Basically, if we see a packet coming from mac-loopback with a zero-value IP header checksum, we assume that the sender requested IP header checksum offload and we reinstate the flag. We have to reinstate the flag because HCK_IPV4_HDRCKSUM and HCK_IPV4_HDRCKSUM_OK have the same value; and the IP input logic clears the HCK_IPV4_HDRCKSUM_OK flag when it sees it (or so I thought, it turns out it only does in some cases, and that's another aspect to this bug). The fact that these two macros have the same value has been a constant source of frustration and bugs -- we really really really REALLY need to bite the bullet and fix this. Anyways, the second part of the logic change, in ip_forward_xmit_v4(), only adjusts the checksum if we haven't requested IP header checksum offload. Which makes sense, as the hardware expects the value to be zero in order to calculate a correct checksum. However, this logic relies on one assumption: that ire_recv_forward_v4() NEVER sees an mblk with the HCK_IPV4_HDRCKSUM_OK flag set. In most cases, this is true. But it wasn't in Brian and Dave's case, why?

**WORK TO COMPLETE**
1. According to the checksum offload write-up, why does the logic have to reinstate the flag for packets arriving from mac-loopback with a zero-value IP header checksum?
2. In the checksum offload write-up, which function contains the second part of the logic change?
3. Continue the checksum offload write-up from its final sentence, keeping its technical voice.

**EXTRACTED ENTRIES**
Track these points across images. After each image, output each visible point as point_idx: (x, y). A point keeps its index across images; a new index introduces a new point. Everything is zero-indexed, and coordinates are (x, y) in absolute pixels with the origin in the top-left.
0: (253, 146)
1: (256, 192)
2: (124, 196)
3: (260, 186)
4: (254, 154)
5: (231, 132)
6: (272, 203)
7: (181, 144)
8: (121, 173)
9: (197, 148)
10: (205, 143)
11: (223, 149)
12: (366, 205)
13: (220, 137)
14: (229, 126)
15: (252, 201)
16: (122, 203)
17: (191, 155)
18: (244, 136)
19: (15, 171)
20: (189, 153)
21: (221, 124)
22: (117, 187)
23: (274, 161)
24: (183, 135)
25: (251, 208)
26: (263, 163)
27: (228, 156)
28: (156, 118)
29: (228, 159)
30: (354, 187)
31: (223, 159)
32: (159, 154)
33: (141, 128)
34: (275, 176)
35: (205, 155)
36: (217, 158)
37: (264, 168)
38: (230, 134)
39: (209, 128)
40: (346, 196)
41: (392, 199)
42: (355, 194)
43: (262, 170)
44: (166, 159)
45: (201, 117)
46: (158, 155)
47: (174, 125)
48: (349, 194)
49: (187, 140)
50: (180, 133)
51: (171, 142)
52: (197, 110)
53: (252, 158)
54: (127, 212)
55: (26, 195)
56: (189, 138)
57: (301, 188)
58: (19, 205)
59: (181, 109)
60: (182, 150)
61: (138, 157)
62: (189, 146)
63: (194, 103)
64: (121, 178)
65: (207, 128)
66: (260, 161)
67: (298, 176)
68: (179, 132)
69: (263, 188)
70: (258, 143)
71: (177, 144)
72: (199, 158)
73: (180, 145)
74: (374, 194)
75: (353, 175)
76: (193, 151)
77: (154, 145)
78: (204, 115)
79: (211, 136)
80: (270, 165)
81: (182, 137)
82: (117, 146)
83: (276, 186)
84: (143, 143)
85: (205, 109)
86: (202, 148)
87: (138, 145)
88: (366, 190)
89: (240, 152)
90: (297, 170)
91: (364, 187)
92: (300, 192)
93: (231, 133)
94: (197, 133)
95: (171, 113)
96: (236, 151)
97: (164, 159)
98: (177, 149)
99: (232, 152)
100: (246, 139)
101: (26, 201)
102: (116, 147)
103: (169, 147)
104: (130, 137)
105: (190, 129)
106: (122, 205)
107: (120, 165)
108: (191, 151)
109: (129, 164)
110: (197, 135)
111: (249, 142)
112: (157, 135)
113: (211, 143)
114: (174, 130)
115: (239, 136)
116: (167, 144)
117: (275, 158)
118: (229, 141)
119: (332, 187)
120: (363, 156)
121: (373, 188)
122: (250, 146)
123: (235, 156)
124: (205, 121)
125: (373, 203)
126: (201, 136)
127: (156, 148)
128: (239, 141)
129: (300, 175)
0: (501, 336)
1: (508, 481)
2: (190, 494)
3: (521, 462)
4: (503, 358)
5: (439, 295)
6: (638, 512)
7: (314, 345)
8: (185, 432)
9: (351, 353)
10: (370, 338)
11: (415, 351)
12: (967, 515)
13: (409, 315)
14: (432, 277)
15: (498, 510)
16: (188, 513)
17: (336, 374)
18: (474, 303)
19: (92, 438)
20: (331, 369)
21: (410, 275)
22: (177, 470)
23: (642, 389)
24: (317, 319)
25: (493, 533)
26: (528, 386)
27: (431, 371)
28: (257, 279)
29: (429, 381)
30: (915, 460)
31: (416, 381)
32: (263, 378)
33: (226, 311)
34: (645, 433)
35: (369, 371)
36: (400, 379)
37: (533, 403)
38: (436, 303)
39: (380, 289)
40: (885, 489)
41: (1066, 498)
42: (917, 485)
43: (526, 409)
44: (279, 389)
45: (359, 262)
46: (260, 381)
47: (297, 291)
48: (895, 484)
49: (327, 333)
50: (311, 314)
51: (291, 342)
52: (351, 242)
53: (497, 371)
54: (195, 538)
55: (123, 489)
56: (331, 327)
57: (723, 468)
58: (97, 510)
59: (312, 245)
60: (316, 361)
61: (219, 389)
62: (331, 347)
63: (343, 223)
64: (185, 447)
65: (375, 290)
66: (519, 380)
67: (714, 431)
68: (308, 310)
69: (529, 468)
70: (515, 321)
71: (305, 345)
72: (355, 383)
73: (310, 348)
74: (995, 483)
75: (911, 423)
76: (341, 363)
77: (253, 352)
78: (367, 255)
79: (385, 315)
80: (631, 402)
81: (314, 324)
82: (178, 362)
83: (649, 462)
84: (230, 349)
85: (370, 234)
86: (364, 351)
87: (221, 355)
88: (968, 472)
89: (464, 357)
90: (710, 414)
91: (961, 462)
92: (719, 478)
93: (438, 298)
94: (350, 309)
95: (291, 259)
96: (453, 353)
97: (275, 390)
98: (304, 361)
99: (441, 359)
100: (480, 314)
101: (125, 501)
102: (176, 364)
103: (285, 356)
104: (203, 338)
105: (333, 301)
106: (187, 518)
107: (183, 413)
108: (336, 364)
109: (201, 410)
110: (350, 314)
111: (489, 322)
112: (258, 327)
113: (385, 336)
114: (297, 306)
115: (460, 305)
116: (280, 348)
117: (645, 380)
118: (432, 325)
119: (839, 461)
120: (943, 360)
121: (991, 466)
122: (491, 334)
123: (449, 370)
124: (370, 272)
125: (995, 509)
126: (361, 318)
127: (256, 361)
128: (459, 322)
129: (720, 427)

**ANSWERS TO EACH TASK**
1. HCK_IPV4_HDRCKSUM and HCK_IPV4_HDRCKSUM_OK have the same value. The IP input logic clears the HCK_IPV4_HDRCKSUM_OK flag when it sees it, so the offload request would be lost unless the flag is put back.

2. ip_forward_xmit_v4()

3.
I assumed ire_recv_forward_v4() could never see HCK_IPV4_HDRCKSUM_OK because of this logic in ill_input_short_v4(). (Note that this function should really by using HCK_IPV4_HDRCKSUM_OK and not HCK_IPV4_HDRCKSUM, but since they currently have the same value it doesn't matter at runtime).

	/*
	 * If the packet originated from a same-machine sender or
	 * there is a good HW IP header checksum, we clear the need
	 * look at the IP header checksum.
	 */
	if ((DB_CKSUMFLAGS(mp) & HW_LOCAL_MAC) ||
	    ((DB_CKSUMFLAGS(mp) & HCK_IPV4_HDRCKSUM) &&
	    ILL_HCKSUM_CAPABLE(ill) && dohwcksum)) {
		/* Header checksum was ok. Clear the flag */
		DB_CKSUMFLAGS(mp) &= ~HCK_IPV4_HDRCKSUM;
		ira->ira_flags &= ~IRAF_VERIFY_IP_CKSUM;
	}

There's no way to reach the IP forwarding path without first hitting this logic. The dohwcksum variable is just a static kernel tunable and we can ignore it. Based on this logic you would expect any NIC providing the HCK_IPV4_HDRCKSUM_OK flag would end up having the flag cleared here. But it turns out for some drivers, like e1000g, or some configuration of drivers, like igb with Tx checksum disabled, that's not the case.

This first dtrace snippet shows the HCK_IPV4_HDRCKSUM_OK flag reaching ire_recv_forward_v4() from an e1000g part.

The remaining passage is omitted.